Start of Block

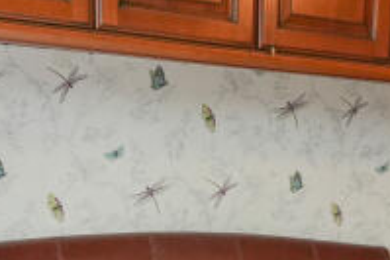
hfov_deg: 25.6
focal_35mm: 77
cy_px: 396
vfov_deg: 16.2
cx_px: 337
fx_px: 835
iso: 1000
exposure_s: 1/160
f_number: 4
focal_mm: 10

End of Block

_Exercise requirements_
Retype, exactly as written, each line from the one containing "focal_35mm: 77" through the last line of the listing above, and leave out all other lines.

_Task output_
focal_35mm: 77
cy_px: 396
vfov_deg: 16.2
cx_px: 337
fx_px: 835
iso: 1000
exposure_s: 1/160
f_number: 4
focal_mm: 10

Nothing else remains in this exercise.